§ What to work on: The goal here is an exact copy of the entries below, without their pictures.

Extracted page text data:

════

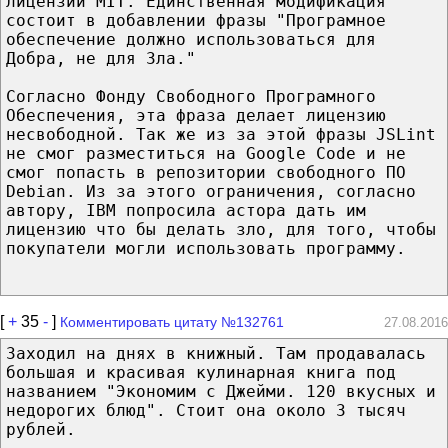
лицензии MIT. Единственная модификация
состоит в добавлении фразы "Програмное
обеспечение должно использоваться для
Добра, не для Зла."
Согласно Фонду Свободного Програмного
Обеспечения, эта фраза делает лицензию
несвободной. Так же из за этой фразы JSLint
не смог разместиться на Google Code и не
смог попасть в репозитории свободного ПО
Debian. Из за этого ограничения, согласно
автору, IBM попросила астора дать им
лицензию что бы делать зло, для того, чтобы
покупатели могли использовать программу.
[
+
35
-
]
Комментировать цитату №132761
27.08.2016
Заходил на днях в книжный. Там продавалась
большая и красивая кулинарная книга под
названием "Экономим с Джейми. 120 вкусных и
недорогих блюд". Стоит она около 3 тысяч
рублей.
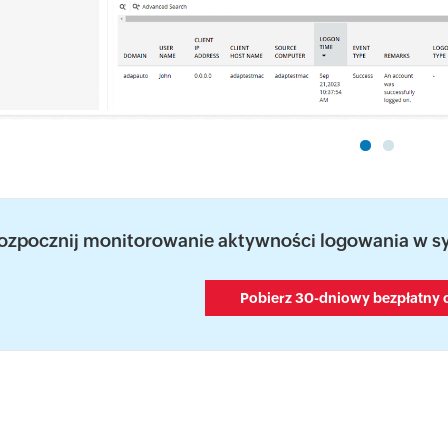
ozpocznij monitorowanie aktywności logowania w 
Pobierz 30-dniowy bezpłatny 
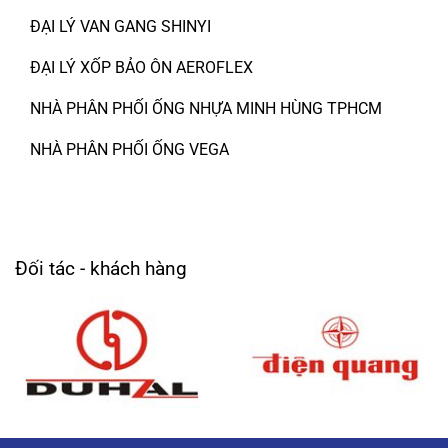
ĐẠI LÝ VAN GANG SHINYI
ĐẠI LÝ XỐP BẢO ÔN AEROFLEX
NHÀ PHÂN PHỐI ỐNG NHỰA MINH HÙNG TPHCM
NHÀ PHÂN PHỐI ỐNG VEGA
Đối tác - khách hàng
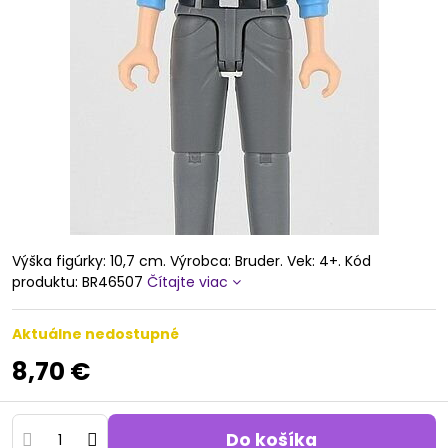
Výška figúrky: 10,7 cm. Výrobca: Bruder. Vek: 4+. Kód
produktu: BR46507
Čítajte viac
Aktuálne nedostupné
8,70 €
Do košíka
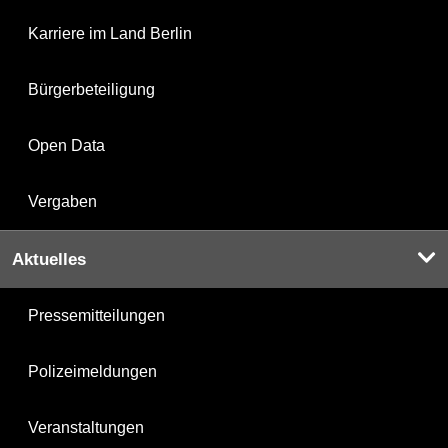
Karriere im Land Berlin
Bürgerbeteiligung
Open Data
Vergaben
Aktuelles
Pressemitteilungen
Polizeimeldungen
Veranstaltungen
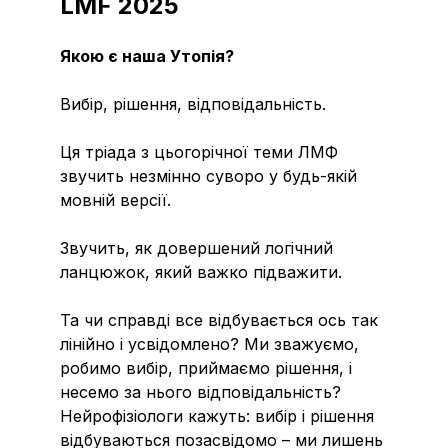
LMF 2025
Якою є наша Утопія?
Вибір, рішення, відповідальність.
Ця тріада з цьогорічної теми ЛМФ
звучить незмінно суворо у будь-якій
мовній версії.
Звучить, як довершений логічний
ланцюжок, який важко підважити.
Та чи справді все відбувається ось так
лінійно і усвідомлено? Ми зважуємо,
робимо вибір, приймаємо рішення, і
несемо за нього відповідальність?
Нейрофізіологи кажуть: вибір і рішення
відбуваються позасвідомо – ми лишень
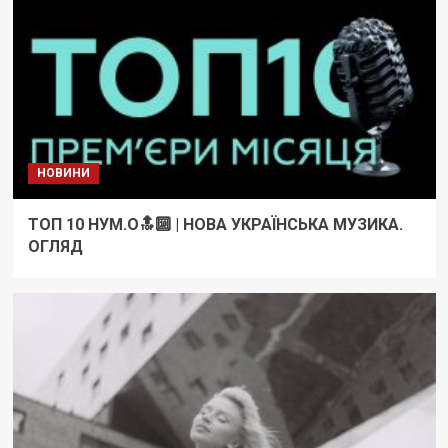
НОВИНИ
ТОП 10 НУМ.О🔝🔟 | НОВА УКРАЇНСЬКА МУЗИКА.
ОГЛЯД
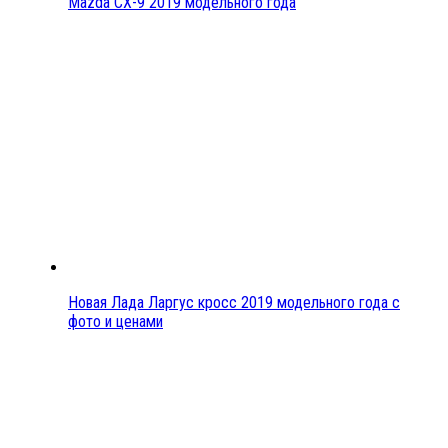
Mazda CX-9 2019 модельного года
Новая Лада Ларгус кросс 2019 модельного года с
фото и ценами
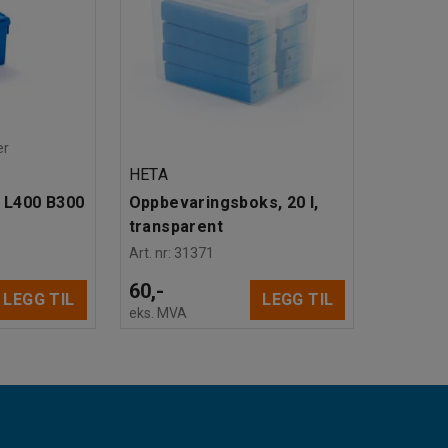
er
HETA
, L400 B300
Oppbevaringsboks, 20 l,
transparent
Art. nr
:
31371
60,-
LEGG TIL
LEGG TIL
eks. MVA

════

§ Written response:
лицензии MIT. Единственная модификация
состоит в добавлении фразы "Програмное
обеспечение должно использоваться для
Добра, не для Зла."
Согласно Фонду Свободного Програмного
Обеспечения, эта фраза делает лицензию
несвободной. Так же из за этой фразы JSLint
не смог разместиться на Google Code и не
смог попасть в репозитории свободного ПО
Debian. Из за этого ограничения, согласно
автору, IBM попросила астора дать им
лицензию что бы делать зло, для того, чтобы
покупатели могли использовать программу.
[
+
35
-
]
Комментировать цитату №132761
27.08.2016
Заходил на днях в книжный. Там продавалась
большая и красивая кулинарная книга под
названием "Экономим с Джейми. 120 вкусных и
недорогих блюд". Стоит она около 3 тысяч
рублей.
ozpocznij monitorowanie aktywności logowania w 
Pobierz 30-dniowy bezpłatny 
ĐẠI LÝ VAN GANG SHINYI
ĐẠI LÝ XỐP BẢO ÔN AEROFLEX
NHÀ PHÂN PHỐI ỐNG NHỰA MINH HÙNG TPHCM
NHÀ PHÂN PHỐI ỐNG VEGA
Đối tác - khách hàng
Výška figúrky: 10,7 cm. Výrobca: Bruder. Vek: 4+. Kód
produktu: BR46507
Čítajte viac
Aktuálne nedostupné
8,70 €
Do košíka
Karriere im Land Berlin
Bürgerbeteiligung
Open Data
Vergaben
Aktuelles
Pressemitteilungen
Polizeimeldungen
Veranstaltungen
LMF 2025
Якою є наша Утопія?
Вибір, рішення, відповідальність.
Ця тріада з цьогорічної теми ЛМФ
звучить незмінно суворо у будь-якій
мовній версії.
Звучить, як довершений логічний
ланцюжок, який важко підважити.
Та чи справді все відбувається ось так
лінійно і усвідомлено? Ми зважуємо,
робимо вибір, приймаємо рішення, і
несемо за нього відповідальність?
Нейрофізіологи кажуть: вибір і рішення
відбуваються позасвідомо – ми лишень
НОВИНИ
ТОП 10 НУМ.О🔝🔟 | НОВА УКРАЇНСЬКА МУЗИКА.
ОГЛЯД
Mazda CX-9 2019 модельного года
Новая Лада Ларгус кросс 2019 модельного года с
фото и ценами
er
HETA
, L400 B300
Oppbevaringsboks, 20 l,
transparent
Art. nr
:
31371
60,-
LEGG TIL
LEGG TIL
eks. MVA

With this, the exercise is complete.